When managing community data from multiple organizations about children, data privacy concerns are paramount. Here are three ways to think about data sharing to frame your community's plan for using data to support the success of the children you serve.
Typically, these reports pull data from multiple organizations and consolidate / aggregate counts accordingly. For example, a report may provide the count of unique children that are actively engaged and are receiving services from all service providers during a given period. These reports are usually authorized through a data sharing agreement between the service provider partners.
De-identified Child-level Reports / Exports
Often, these reports are used for research purposes. Records are de-identified meaning that they do not contain any data element that would allow identification of a child (for example: name, ID, phone #, email address, etc.). In some cases there is a need to mask demographics (there may be only one Pacific Islander child living in Zip code 12345). These reports need to be authorized through a data sharing agreement between service providers.
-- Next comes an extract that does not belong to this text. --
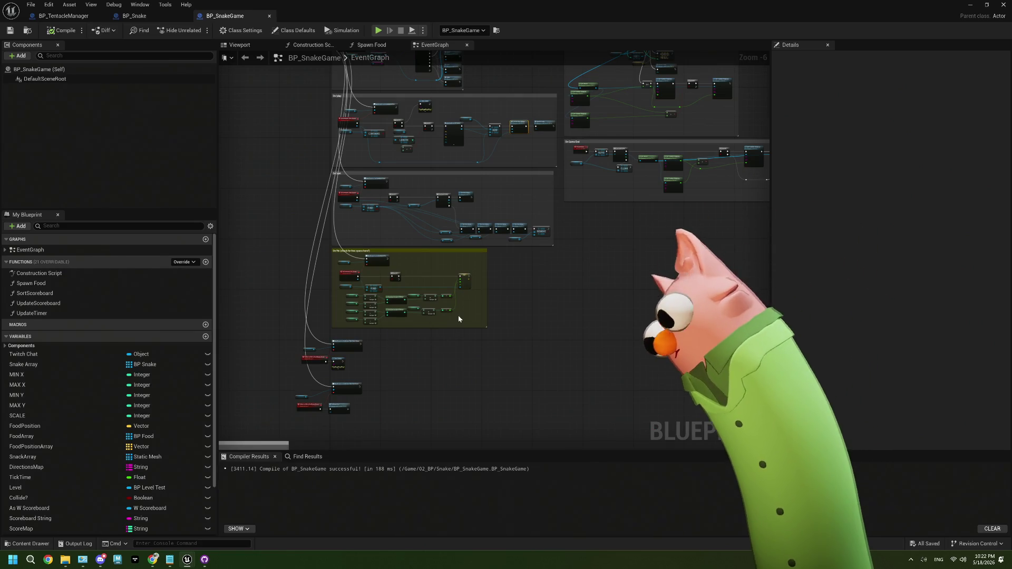
# Follow Create New Snake into BP_Snake's InitializeSnake graph and select the Initial Rotation Map node
pyautogui.scroll(5, 557, 163)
Identifiable Child-level Reports
Typically data sharing of specific details for a known child is provided between service providers in order to provide the most effective services for the child (to inform their practice). For example, an after-school program may access a child's school district academic records to cater activities to the individual child needs. Such data sharing requires a valid parent consent and a clear authorization to share the data from the organizations that manage the child's data. Note that valid parent consent often requires: (a) proper disclosure to the parent, (b) the ability for the parent to revoke consent and (c) an expiration date.
Hopefully your community has a plan on how to report on and analyze your data - and understands that legal data agreements and parent consent processes are required.